Nei momenti duri non servono i cantastorie

Le gravi turbolenze dei mercati finanziari di queste ultime settimane, innescate dal crollo del prezzo del petrolio e dal rallentamento della Cina e di altre economie emergenti, dovrebbero rappresentare più di un campanello d’allarme per l’Italia. Un Paese il quale, ostinandosi a vivere ben sopra le proprie possibilità, rappresenta tra i grandi partner europei l’anello di gran lunga più debole.

Per questo motivo, ben prima che Matteo Renzi facesse irruzione nella stanza dei bottoni, ho sempre sperato che nei momenti di grave crisi la classe politica nel suo insieme riuscisse a produrre uomini all’altezza della situazione, imponendo soprattutto all’Italia che vive di tasse e di debiti i necessari sacrifici per evitare il fallimento strutturale del sistema. Invece, sull’onda di effimeri fattori esterni irripetibili - tra questi il cosiddetto Quantitative easing di Mario Draghi - la politica italiota è riuscita a partorire un signorino soddisfatto che prosegue in sostanza la linea dei suoi antenati democristiani: aumenta surrettiziamente il prelievo fiscale allargato e la spesa pubblica corrente, utilizzando a piene mani lo strumento mortale del deficit. Ed è per questo, oltre ad ingraziarsi la pancia dell’elettorato anti-europeo, che il bulletto al timone dell’Italia è entrato in rotta di collisione con le più alte autorità comunitarie, presidente della Commissione europea Jean-Claude Juncker in testa.

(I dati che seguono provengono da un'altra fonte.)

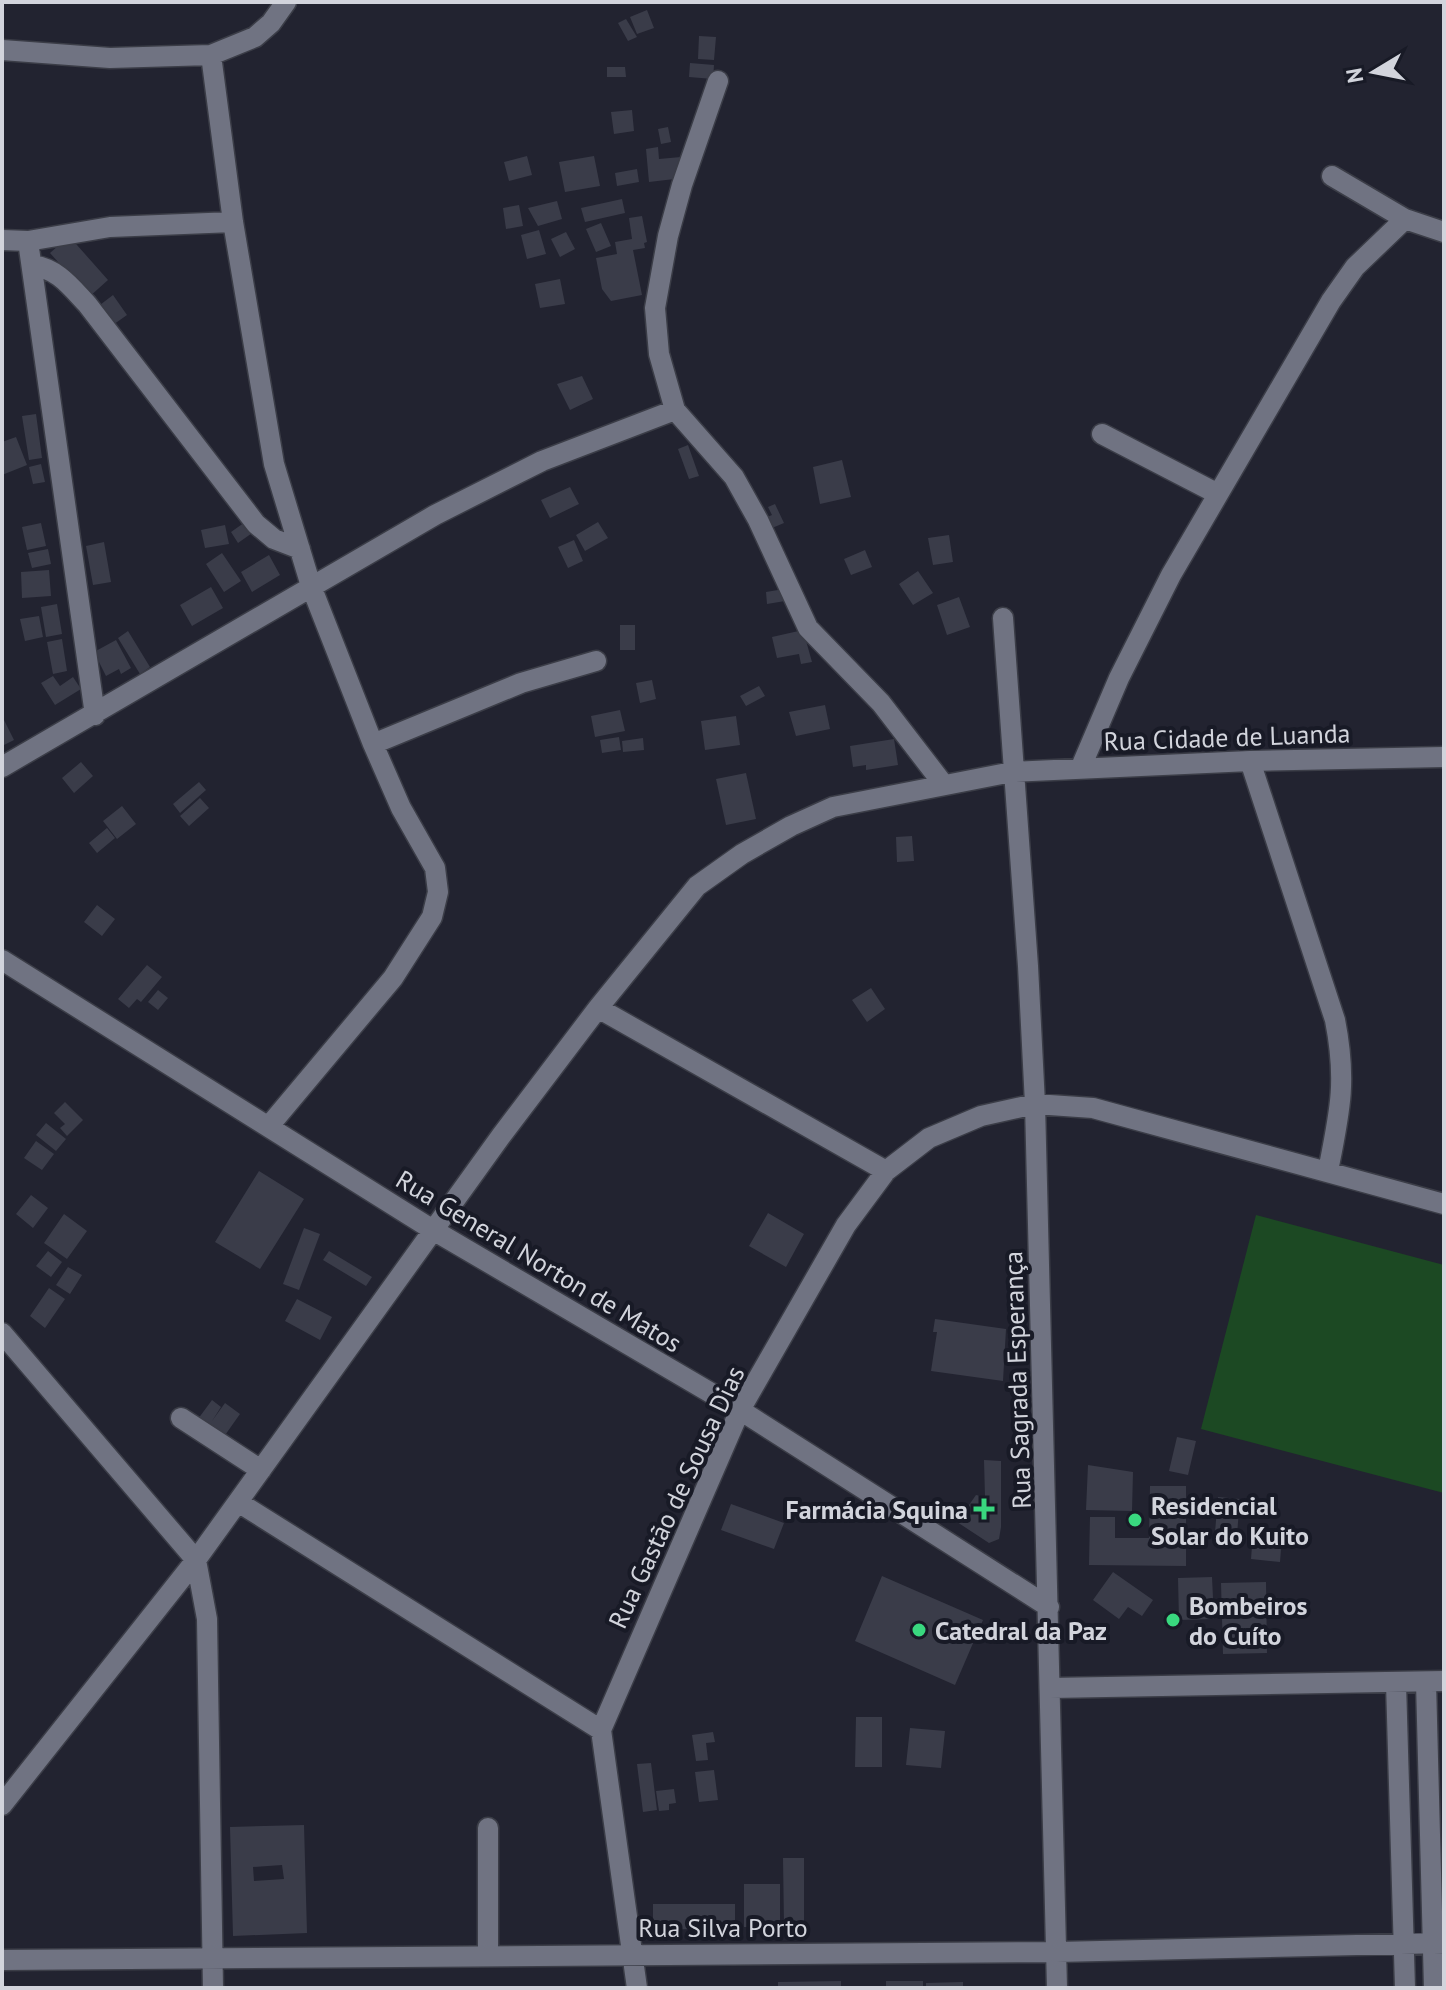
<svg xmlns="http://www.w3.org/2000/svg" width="1446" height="1990" viewBox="0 0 1446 1990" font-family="'PT Sans',sans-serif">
	<rect width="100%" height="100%" fill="#222330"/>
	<!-- green -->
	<path fill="#1c4923" d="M1256 1215 1444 1265V1493L1201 1429Z"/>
	<!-- building -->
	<path fill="#3a3c49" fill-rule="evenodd" d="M647 10 654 28 637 34 630 17Z
		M626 19 637 37 628 41 618 23Z
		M699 36 716 37 714 60 698 59Z
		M690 63 714 65 713 79 689 77Z
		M607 67H625L626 77H607Z
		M632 110 634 131 614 134 611 112Z
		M668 127 671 142 661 144 658 129Z
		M658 147 659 159 681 157 683 178 649 182 646 149Z
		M527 156 532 175 509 181 504 162Z
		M594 156 600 186 565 192 559 162Z
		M637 169 639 182 617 186 615 173Z
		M622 199 625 213 585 222 581 208Z
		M557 201 562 219 538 226 528 208Z
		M519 205 523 226 506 229 503 208Z
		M642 216 647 242 644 243 645 248 633 250 642 295 611 301 602 289 596 258 617 254 615 242 632 239 629 218Z
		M601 223 611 246 596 252 586 229Z
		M539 230 546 254 527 259 521 235Z
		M566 232 575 249 560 257 551 239Z
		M69 236 108 280 89 297 50 253Z
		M560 279 565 304 540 308 535 284Z
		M113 295 127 315 110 327 96 308Z
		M582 376 593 399 570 410 557 384Z
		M36 414 42 458 29 460 22 416Z
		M16 437 27 465 2 475V442Z
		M688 445 699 476 689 479 678 449Z
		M842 460 851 497 820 504 813 467Z
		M41 464 45 482 33 484 29 467Z
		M570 487 579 504 550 518 541 500Z
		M775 504 784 523 765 531 760 520 772 515 768 507Z
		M248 520 255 531 238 543 231 532Z
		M598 522 608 538 585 551 576 535Z
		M41 523 46 546 27 550 22 527Z
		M225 525 229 544 205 548 201 530Z
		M949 535 953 562 933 565 928 538Z
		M574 540 583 561 568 568 558 547Z
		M104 542 111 582 93 585 86 546Z
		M48 549 51 564 32 568 28 553Z
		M865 550 872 567 851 575 844 559Z
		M222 553 241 581 224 592 206 564Z
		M269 555 280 575 252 592 241 572Z
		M49 570 51 596 22 598 21 572Z
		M918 571 933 593 913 605 899 584Z
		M211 587 223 608 192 626 180 605Z
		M784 589 785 601 767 604 766 592Z
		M959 597 970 627 947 635 937 605Z
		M57 604 62 634 46 637 41 607Z
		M39 616 43 637 25 641 20 619Z
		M620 625H635V650H620Z
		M803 630 812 662 801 664 799 654 777 658 772 637Z
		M128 631 150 667 140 674 118 638Z
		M62 639 67 671 53 674 47 642Z
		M116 640 131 668 121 674 119 669 106 676 94 652Z
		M53 676 60 686 73 677 81 689 55 705 41 683Z
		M652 680 656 699 640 703 636 683Z
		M759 686 765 696 746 706 740 696Z
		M825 705 830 729 796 736 789 712Z
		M620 710 625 731 595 737 591 716Z
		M2 716 14 740 2 746Z
		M736 716 740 745 705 750 701 721Z
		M619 737 621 750 602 753 600 740Z
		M643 738 644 750 623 752 622 741Z
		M894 739 898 765 866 770V765L853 767 850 746Z
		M81 762 93 776 74 793 62 778Z
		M746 773 756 819 726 825 716 779Z
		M199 782 206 790 180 813 173 804Z
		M200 798 209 808 189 826 180 816Z
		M122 806 136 824 117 839 103 821Z
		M107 828 115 838 97 853 89 843Z
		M912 836 914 861 897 862 896 837Z
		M97 905 115 919 102 936 84 922Z
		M147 965 162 977 141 1002 137 999 129 1008 118 999Z
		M871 988 885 1009 867 1022 852 1000Z
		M158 990 168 998 158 1010 148 1002Z
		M65 1102 83 1120 67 1136 60 1128 65 1124 54 1113Z
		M46 1123 66 1139 56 1151 36 1135Z
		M36 1141 54 1154 42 1170 24 1158Z
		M259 1171 304 1199 260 1269 215 1242Z
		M31 1195 48 1208 33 1228 16 1214Z
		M768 1213 804 1234 786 1267 749 1246Z
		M64 1214 87 1231 67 1259 44 1243Z
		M304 1228 320 1234 299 1290 283 1284Z
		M48 1251 62 1262 51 1277 36 1266Z
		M329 1251 372 1277 366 1286 323 1260Z
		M68 1267 82 1275 70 1294 56 1285Z
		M49 1288 65 1299 45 1328 30 1316Z
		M297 1299 332 1317 320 1340 285 1321Z
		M935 1319 1006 1329 1003 1381 931 1371 937 1332H933Z
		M212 1400 221 1407 212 1421 225 1403 240 1414 223 1438 198 1419Z
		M1177 1437 1196 1441 1188 1475 1169 1471Z
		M984 1460 1001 1461V1527L999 1539 989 1543 957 1522 976 1495 985 1497Z
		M1088 1465 1133 1472 1132 1511 1086 1510Z
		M1150 1486H1186V1566L1089 1565 1090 1517H1115V1538H1149Z
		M1218 1497 1240 1499 1236 1546 1214 1544Z
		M731 1504 784 1523 774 1549 721 1530Z
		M1253 1533 1282 1536 1280 1562 1251 1559Z
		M1113 1572 1153 1600 1142 1616 1128 1607 1119 1619 1093 1600Z
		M882 1576 983 1620 955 1685 855 1641Z
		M1212 1577 1214 1619 1179 1620 1178 1578Z
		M1266 1582 1267 1653 1223 1654 1221 1583Z
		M856 1717H882V1767H855Z
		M910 1728 945 1731 941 1768 906 1765Z
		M713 1732 715 1742 706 1743 708 1760 696 1761 692 1735Z
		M651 1763 657 1810 643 1812 637 1764Z
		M714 1770 718 1800 699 1802 695 1772Z
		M674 1789 676 1803 669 1804V1810L659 1811 656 1791Z
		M304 1825 307 1933 233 1936 230 1827ZM282 1865 284 1879 254 1881 253 1867Z
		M783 1858H804V1925H784Z
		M744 1884H780V1927H744Z
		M653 1904H735V1928L653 1930Z
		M841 1981V1988H778V1982Z
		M886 1981H923V1988H886Z
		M963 1982V1988H926V1983Z"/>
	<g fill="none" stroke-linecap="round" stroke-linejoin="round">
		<defs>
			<path id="street" d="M2 50 110 58 211 55 255 37 271 23 286 2
				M211 55 233 222 274 464 311 586 373 744 401 808 435 868 438 892 432 917 393 978 269 1126
				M718 81 682 185 668 236 655 308 659 354 675 410 734 477 758 520 808 628 881 703 944 785
				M1332 176 1405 219 1444 232
				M2 240 28 241 110 227 233 222
				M28 241 95 715
				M32 265C58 269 70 286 87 304L256 524 274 539 300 549
				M1102 434 1218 494
				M1003 618 1028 966 1035 1104 1057 1988
				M373 744 521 683 596 661
				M1250 761 1335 1020C1347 1081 1340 1111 1328 1171
				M2 767 435 515 542 461 675 410
				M1081 767 1119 678 1171 575 1331 301 1355 267 1405 219
				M2 960 433 1230 740 1410 1049 1607
				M598 1008 886 1171
				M2 1333 196 1560 207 1619 213 1988
				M181 1418 261 1470
				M238 1502 601 1730
				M1426 1682 1434 1988
				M1396 1683 1405 1988
				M1051 1688 1444 1681
				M2 1805 196 1560 501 1136 598 1008 697 886 742 854 791 826 833 807 1012 772 1250 761 1444 757
				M488 1828V1955
				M2 1960 1057 1952 1444 1943
				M637 1988 601 1730 740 1410 846 1225 886 1171 929 1138 981 1116 1035 1104 1093 1108 1444 1204"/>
		</defs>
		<!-- street casing -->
		<use href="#street" stroke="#3b3d47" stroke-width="23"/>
		<!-- street -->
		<use href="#street" stroke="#707382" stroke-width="20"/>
	</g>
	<!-- markers -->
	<g fill="#39d87f" stroke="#181a26" stroke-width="3">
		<path d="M980 1497h8v8h8v8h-8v8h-8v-8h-8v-8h8z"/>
		<circle cx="1135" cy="1520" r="8"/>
		<circle cx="1173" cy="1620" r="8"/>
		<circle cx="919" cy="1630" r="8"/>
	</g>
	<g text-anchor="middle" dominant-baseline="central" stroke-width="8" stroke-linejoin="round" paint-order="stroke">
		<!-- street labels -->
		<g font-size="26" fill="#d2d4dc" stroke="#181a26">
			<text transform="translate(1227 737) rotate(-2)">Rua Cidade de Luanda</text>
			<text transform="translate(539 1261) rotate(31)">Rua General Norton de Matos</text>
			<text transform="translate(1017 1380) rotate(-92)">Rua Sagrada Esperança</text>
			<text transform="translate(676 1497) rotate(-65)">Rua Gastão de Sousa Dias</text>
			<text x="723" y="1927">Rua Silva Porto</text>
		</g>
		<!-- poi labels -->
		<g font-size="26" font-weight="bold" fill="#d2d4dc" stroke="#181a26" text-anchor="start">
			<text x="1151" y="1505">Residencial<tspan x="1151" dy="30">Solar do Kuito</tspan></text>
			<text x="968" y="1509" text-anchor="end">Farmácia Squina</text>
			<text x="1189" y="1605">Bombeiros<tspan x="1189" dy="30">do Cuíto</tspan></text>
			<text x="935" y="1630">Catedral da Paz</text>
		</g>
	</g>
	<!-- border -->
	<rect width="1446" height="1990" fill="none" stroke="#d2d4dc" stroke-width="8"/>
	<!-- north arrow -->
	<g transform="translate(1374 72) rotate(260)" stroke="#181a26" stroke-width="6" paint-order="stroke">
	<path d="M0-6L14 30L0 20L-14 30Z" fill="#d2d4dc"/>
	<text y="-12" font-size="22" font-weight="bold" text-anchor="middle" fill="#d2d4dc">N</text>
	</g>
</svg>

Egli, in estrema sintesi, vorrebbe che le già molto permissive autorità che controllano la stabilità della zona euro non intralciassero in alcun modo le sua dissennata e irresponsabile linea di deficit-spending. Il suo evidente piano è quello di allentare i cordoni della borsa ogniqualvolta si avvicini una scadenza elettorale, così come è accaduto per le ultime elezioni europee con i famigerati 80 euro. Mentre, come dimostra la farsa della spending review, Renzi si guarda bene dal tagliare un solo euro di spesa strutturale, dimostrando con questo di non essere uno statista coraggioso, ma solo un opportunista cacciatore di voti. E molto presto la realtà delle cose farà, ahinoi, piazza pulita di tutta la montagna di illusioni che hanno accompagnato la rapida ascesa di questo fin troppo ambizioso giovanotto.